TASK GOAL :: Format every line of the listing below as one numbered list, omitting any blank lines.

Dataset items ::
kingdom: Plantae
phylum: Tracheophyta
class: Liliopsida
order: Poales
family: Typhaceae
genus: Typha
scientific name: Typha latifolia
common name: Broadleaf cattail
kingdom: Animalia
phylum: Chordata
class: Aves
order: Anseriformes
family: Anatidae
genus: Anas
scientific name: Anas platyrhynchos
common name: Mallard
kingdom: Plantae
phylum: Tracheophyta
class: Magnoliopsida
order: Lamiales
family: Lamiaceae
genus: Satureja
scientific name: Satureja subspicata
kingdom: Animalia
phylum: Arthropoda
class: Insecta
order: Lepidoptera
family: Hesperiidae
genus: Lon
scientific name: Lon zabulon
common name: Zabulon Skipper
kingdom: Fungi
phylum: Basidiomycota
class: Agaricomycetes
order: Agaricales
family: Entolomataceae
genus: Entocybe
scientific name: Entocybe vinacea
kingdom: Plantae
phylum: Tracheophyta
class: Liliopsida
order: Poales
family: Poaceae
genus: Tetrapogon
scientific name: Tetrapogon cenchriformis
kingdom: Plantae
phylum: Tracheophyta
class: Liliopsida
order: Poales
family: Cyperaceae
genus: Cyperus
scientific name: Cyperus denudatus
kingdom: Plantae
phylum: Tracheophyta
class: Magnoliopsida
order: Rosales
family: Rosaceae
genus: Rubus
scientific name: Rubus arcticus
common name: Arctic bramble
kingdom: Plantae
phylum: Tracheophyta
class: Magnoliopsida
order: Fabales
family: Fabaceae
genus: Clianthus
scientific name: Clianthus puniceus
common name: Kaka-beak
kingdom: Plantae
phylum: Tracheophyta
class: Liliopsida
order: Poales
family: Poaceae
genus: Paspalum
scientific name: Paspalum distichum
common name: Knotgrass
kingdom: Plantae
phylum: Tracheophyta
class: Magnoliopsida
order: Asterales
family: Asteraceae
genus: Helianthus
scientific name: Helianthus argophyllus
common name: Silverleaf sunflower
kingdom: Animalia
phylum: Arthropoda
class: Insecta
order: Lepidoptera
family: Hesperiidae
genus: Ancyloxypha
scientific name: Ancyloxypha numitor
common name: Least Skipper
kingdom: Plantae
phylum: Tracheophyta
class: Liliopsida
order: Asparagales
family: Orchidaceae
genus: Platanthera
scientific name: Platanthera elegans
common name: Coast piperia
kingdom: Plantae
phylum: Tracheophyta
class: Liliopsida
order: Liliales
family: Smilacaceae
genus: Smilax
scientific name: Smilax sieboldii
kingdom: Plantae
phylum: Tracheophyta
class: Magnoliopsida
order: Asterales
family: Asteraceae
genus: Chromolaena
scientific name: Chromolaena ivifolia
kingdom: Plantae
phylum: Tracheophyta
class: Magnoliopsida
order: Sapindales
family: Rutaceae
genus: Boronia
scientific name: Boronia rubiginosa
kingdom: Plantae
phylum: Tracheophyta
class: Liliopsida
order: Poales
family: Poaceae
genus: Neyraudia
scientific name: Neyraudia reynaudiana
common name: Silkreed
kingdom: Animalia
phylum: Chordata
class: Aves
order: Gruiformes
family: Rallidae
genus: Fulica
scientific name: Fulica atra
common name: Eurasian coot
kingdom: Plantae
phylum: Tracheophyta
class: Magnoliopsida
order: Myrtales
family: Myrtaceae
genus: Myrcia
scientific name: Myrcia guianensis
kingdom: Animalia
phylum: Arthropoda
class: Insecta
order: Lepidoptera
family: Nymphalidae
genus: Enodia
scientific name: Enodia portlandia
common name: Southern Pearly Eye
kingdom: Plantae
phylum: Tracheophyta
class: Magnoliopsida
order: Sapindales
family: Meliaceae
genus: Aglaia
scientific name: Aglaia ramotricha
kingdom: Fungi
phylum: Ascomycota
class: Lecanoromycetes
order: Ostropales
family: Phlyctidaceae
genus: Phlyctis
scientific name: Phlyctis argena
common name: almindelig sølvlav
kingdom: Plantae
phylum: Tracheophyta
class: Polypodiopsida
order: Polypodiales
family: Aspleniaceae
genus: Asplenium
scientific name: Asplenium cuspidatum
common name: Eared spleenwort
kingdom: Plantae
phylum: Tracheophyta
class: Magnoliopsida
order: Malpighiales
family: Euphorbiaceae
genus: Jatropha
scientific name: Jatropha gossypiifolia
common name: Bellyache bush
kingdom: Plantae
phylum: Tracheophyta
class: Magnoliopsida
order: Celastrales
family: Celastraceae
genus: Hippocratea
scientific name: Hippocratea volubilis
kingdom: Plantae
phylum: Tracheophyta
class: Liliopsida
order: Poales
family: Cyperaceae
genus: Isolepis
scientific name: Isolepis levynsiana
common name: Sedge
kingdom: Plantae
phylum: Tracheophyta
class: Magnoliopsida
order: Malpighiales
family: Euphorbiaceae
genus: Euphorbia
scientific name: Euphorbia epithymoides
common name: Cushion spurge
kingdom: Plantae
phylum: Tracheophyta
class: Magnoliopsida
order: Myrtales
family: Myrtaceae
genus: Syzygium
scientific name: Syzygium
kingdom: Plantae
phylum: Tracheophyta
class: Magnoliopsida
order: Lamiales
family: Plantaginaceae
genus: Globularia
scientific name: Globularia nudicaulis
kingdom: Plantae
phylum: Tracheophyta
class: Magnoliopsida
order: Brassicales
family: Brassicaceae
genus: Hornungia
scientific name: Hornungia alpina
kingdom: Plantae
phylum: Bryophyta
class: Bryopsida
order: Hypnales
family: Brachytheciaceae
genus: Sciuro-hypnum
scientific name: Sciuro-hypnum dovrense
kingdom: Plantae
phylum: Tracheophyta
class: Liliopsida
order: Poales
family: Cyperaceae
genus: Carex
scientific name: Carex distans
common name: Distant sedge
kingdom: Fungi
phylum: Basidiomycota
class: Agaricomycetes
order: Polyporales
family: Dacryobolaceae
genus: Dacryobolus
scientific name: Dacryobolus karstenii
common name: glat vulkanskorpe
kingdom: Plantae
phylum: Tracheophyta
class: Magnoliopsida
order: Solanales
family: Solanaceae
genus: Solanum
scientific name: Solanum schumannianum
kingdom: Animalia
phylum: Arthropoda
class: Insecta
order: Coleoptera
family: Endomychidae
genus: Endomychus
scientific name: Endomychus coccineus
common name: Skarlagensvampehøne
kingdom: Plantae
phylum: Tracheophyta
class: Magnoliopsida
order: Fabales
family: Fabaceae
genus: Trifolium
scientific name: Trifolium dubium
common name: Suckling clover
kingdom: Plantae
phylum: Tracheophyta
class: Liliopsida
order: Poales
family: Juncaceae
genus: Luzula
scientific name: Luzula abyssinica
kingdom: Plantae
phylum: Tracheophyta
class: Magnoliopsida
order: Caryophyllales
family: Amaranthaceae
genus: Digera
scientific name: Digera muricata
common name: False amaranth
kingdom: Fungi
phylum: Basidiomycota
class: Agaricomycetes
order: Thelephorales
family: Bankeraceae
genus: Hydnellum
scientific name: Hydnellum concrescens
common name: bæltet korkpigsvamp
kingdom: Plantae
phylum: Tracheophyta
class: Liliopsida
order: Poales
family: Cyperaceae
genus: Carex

EXERCISE RESPONSE ::
1. kingdom: Plantae
2. phylum: Tracheophyta
3. class: Liliopsida
4. order: Poales
5. family: Typhaceae
6. genus: Typha
7. scientific name: Typha latifolia
8. common name: Broadleaf cattail
9. kingdom: Animalia
10. phylum: Chordata
11. class: Aves
12. order: Anseriformes
13. family: Anatidae
14. genus: Anas
15. scientific name: Anas platyrhynchos
16. common name: Mallard
17. kingdom: Plantae
18. phylum: Tracheophyta
19. class: Magnoliopsida
20. order: Lamiales
21. family: Lamiaceae
22. genus: Satureja
23. scientific name: Satureja subspicata
24. kingdom: Animalia
25. phylum: Arthropoda
26. class: Insecta
27. order: Lepidoptera
28. family: Hesperiidae
29. genus: Lon
30. scientific name: Lon zabulon
31. common name: Zabulon Skipper
32. kingdom: Fungi
33. phylum: Basidiomycota
34. class: Agaricomycetes
35. order: Agaricales
36. family: Entolomataceae
37. genus: Entocybe
38. scientific name: Entocybe vinacea
39. kingdom: Plantae
40. phylum: Tracheophyta
41. class: Liliopsida
42. order: Poales
43. family: Poaceae
44. genus: Tetrapogon
45. scientific name: Tetrapogon cenchriformis
46. kingdom: Plantae
47. phylum: Tracheophyta
48. class: Liliopsida
49. order: Poales
50. family: Cyperaceae
51. genus: Cyperus
52. scientific name: Cyperus denudatus
53. kingdom: Plantae
54. phylum: Tracheophyta
55. class: Magnoliopsida
56. order: Rosales
57. family: Rosaceae
58. genus: Rubus
59. scientific name: Rubus arcticus
60. common name: Arctic bramble
61. kingdom: Plantae
62. phylum: Tracheophyta
63. class: Magnoliopsida
64. order: Fabales
65. family: Fabaceae
66. genus: Clianthus
67. scientific name: Clianthus puniceus
68. common name: Kaka-beak
69. kingdom: Plantae
70. phylum: Tracheophyta
71. class: Liliopsida
72. order: Poales
73. family: Poaceae
74. genus: Paspalum
75. scientific name: Paspalum distichum
76. common name: Knotgrass
77. kingdom: Plantae
78. phylum: Tracheophyta
79. class: Magnoliopsida
80. order: Asterales
81. family: Asteraceae
82. genus: Helianthus
83. scientific name: Helianthus argophyllus
84. common name: Silverleaf sunflower
85. kingdom: Animalia
86. phylum: Arthropoda
87. class: Insecta
88. order: Lepidoptera
89. family: Hesperiidae
90. genus: Ancyloxypha
91. scientific name: Ancyloxypha numitor
92. common name: Least Skipper
93. kingdom: Plantae
94. phylum: Tracheophyta
95. class: Liliopsida
96. order: Asparagales
97. family: Orchidaceae
98. genus: Platanthera
99. scientific name: Platanthera elegans
100. common name: Coast piperia
101. kingdom: Plantae
102. phylum: Tracheophyta
103. class: Liliopsida
104. order: Liliales
105. family: Smilacaceae
106. genus: Smilax
107. scientific name: Smilax sieboldii
108. kingdom: Plantae
109. phylum: Tracheophyta
110. class: Magnoliopsida
111. order: Asterales
112. family: Asteraceae
113. genus: Chromolaena
114. scientific name: Chromolaena ivifolia
115. kingdom: Plantae
116. phylum: Tracheophyta
117. class: Magnoliopsida
118. order: Sapindales
119. family: Rutaceae
120. genus: Boronia
121. scientific name: Boronia rubiginosa
122. kingdom: Plantae
123. phylum: Tracheophyta
124. class: Liliopsida
125. order: Poales
126. family: Poaceae
127. genus: Neyraudia
128. scientific name: Neyraudia reynaudiana
129. common name: Silkreed
130. kingdom: Animalia
131. phylum: Chordata
132. class: Aves
133. order: Gruiformes
134. family: Rallidae
135. genus: Fulica
136. scientific name: Fulica atra
137. common name: Eurasian coot
138. kingdom: Plantae
139. phylum: Tracheophyta
140. class: Magnoliopsida
141. order: Myrtales
142. family: Myrtaceae
143. genus: Myrcia
144. scientific name: Myrcia guianensis
145. kingdom: Animalia
146. phylum: Arthropoda
147. class: Insecta
148. order: Lepidoptera
149. family: Nymphalidae
150. genus: Enodia
151. scientific name: Enodia portlandia
152. common name: Southern Pearly Eye
153. kingdom: Plantae
154. phylum: Tracheophyta
155. class: Magnoliopsida
156. order: Sapindales
157. family: Meliaceae
158. genus: Aglaia
159. scientific name: Aglaia ramotricha
160. kingdom: Fungi
161. phylum: Ascomycota
162. class: Lecanoromycetes
163. order: Ostropales
164. family: Phlyctidaceae
165. genus: Phlyctis
166. scientific name: Phlyctis argena
167. common name: almindelig sølvlav
168. kingdom: Plantae
169. phylum: Tracheophyta
170. class: Polypodiopsida
171. order: Polypodiales
172. family: Aspleniaceae
173. genus: Asplenium
174. scientific name: Asplenium cuspidatum
175. common name: Eared spleenwort
176. kingdom: Plantae
177. phylum: Tracheophyta
178. class: Magnoliopsida
179. order: Malpighiales
180. family: Euphorbiaceae
181. genus: Jatropha
182. scientific name: Jatropha gossypiifolia
183. common name: Bellyache bush
184. kingdom: Plantae
185. phylum: Tracheophyta
186. class: Magnoliopsida
187. order: Celastrales
188. family: Celastraceae
189. genus: Hippocratea
190. scientific name: Hippocratea volubilis
191. kingdom: Plantae
192. phylum: Tracheophyta
193. class: Liliopsida
194. order: Poales
195. family: Cyperaceae
196. genus: Isolepis
197. scientific name: Isolepis levynsiana
198. common name: Sedge
199. kingdom: Plantae
200. phylum: Tracheophyta
201. class: Magnoliopsida
202. order: Malpighiales
203. family: Euphorbiaceae
204. genus: Euphorbia
205. scientific name: Euphorbia epithymoides
206. common name: Cushion spurge
207. kingdom: Plantae
208. phylum: Tracheophyta
209. class: Magnoliopsida
210. order: Myrtales
211. family: Myrtaceae
212. genus: Syzygium
213. scientific name: Syzygium
214. kingdom: Plantae
215. phylum: Tracheophyta
216. class: Magnoliopsida
217. order: Lamiales
218. family: Plantaginaceae
219. genus: Globularia
220. scientific name: Globularia nudicaulis
221. kingdom: Plantae
222. phylum: Tracheophyta
223. class: Magnoliopsida
224. order: Brassicales
225. family: Brassicaceae
226. genus: Hornungia
227. scientific name: Hornungia alpina
228. kingdom: Plantae
229. phylum: Bryophyta
230. class: Bryopsida
231. order: Hypnales
232. family: Brachytheciaceae
233. genus: Sciuro-hypnum
234. scientific name: Sciuro-hypnum dovrense
235. kingdom: Plantae
236. phylum: Tracheophyta
237. class: Liliopsida
238. order: Poales
239. family: Cyperaceae
240. genus: Carex
241. scientific name: Carex distans
242. common name: Distant sedge
243. kingdom: Fungi
244. phylum: Basidiomycota
245. class: Agaricomycetes
246. order: Polyporales
247. family: Dacryobolaceae
248. genus: Dacryobolus
249. scientific name: Dacryobolus karstenii
250. common name: glat vulkanskorpe
251. kingdom: Plantae
252. phylum: Tracheophyta
253. class: Magnoliopsida
254. order: Solanales
255. family: Solanaceae
256. genus: Solanum
257. scientific name: Solanum schumannianum
258. kingdom: Animalia
259. phylum: Arthropoda
260. class: Insecta
261. order: Coleoptera
262. family: Endomychidae
263. genus: Endomychus
264. scientific name: Endomychus coccineus
265. common name: Skarlagensvampehøne
266. kingdom: Plantae
267. phylum: Tracheophyta
268. class: Magnoliopsida
269. order: Fabales
270. family: Fabaceae
271. genus: Trifolium
272. scientific name: Trifolium dubium
273. common name: Suckling clover
274. kingdom: Plantae
275. phylum: Tracheophyta
276. class: Liliopsida
277. order: Poales
278. family: Juncaceae
279. genus: Luzula
280. scientific name: Luzula abyssinica
281. kingdom: Plantae
282. phylum: Tracheophyta
283. class: Magnoliopsida
284. order: Caryophyllales
285. family: Amaranthaceae
286. genus: Digera
287. scientific name: Digera muricata
288. common name: False amaranth
289. kingdom: Fungi
290. phylum: Basidiomycota
291. class: Agaricomycetes
292. order: Thelephorales
293. family: Bankeraceae
294. genus: Hydnellum
295. scientific name: Hydnellum concrescens
296. common name: bæltet korkpigsvamp
297. kingdom: Plantae
298. phylum: Tracheophyta
299. class: Liliopsida
300. order: Poales
301. family: Cyperaceae
302. genus: Carex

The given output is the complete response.